The entries below need to be transcribed exactly, without their images.

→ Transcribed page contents
-- Opening Marker --
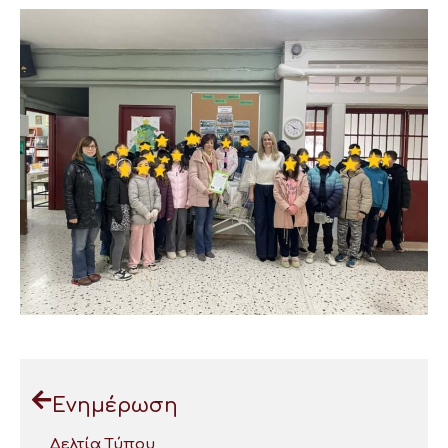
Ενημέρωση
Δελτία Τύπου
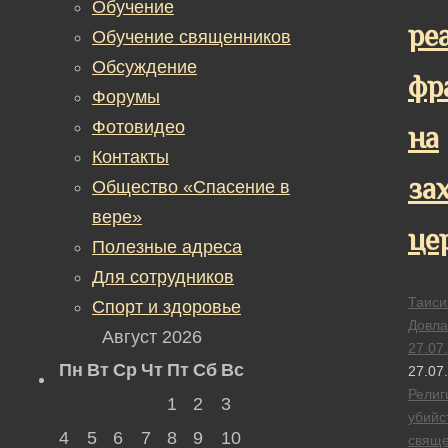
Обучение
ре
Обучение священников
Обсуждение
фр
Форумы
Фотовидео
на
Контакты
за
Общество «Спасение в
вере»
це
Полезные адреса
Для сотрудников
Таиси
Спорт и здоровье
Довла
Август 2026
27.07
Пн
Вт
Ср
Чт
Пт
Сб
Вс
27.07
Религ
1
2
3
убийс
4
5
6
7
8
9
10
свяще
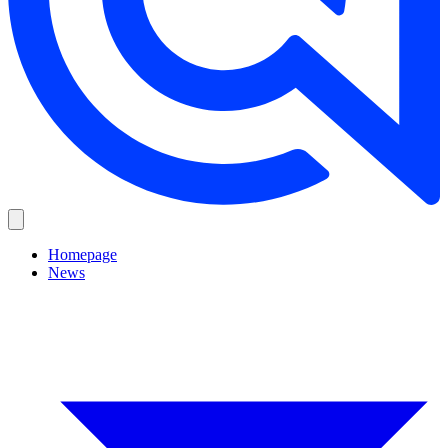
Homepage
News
-- Closing Marker --
→ Exercise solution
Ενημέρωση
Δελτία Τύπου
Обучение
ре
Обучение священников
Обсуждение
фр
Форумы
Фотовидео
на
Контакты
за
Общество «Спасение в
вере»
це
Полезные адреса
Для сотрудников
Таиси
Спорт и здоровье
Довла
Август 2026
27.07
Пн
Вт
Ср
Чт
Пт
Сб
Вс
27.07
Религ
1
2
3
убийс
4
5
6
7
8
9
10
свяще
Homepage
News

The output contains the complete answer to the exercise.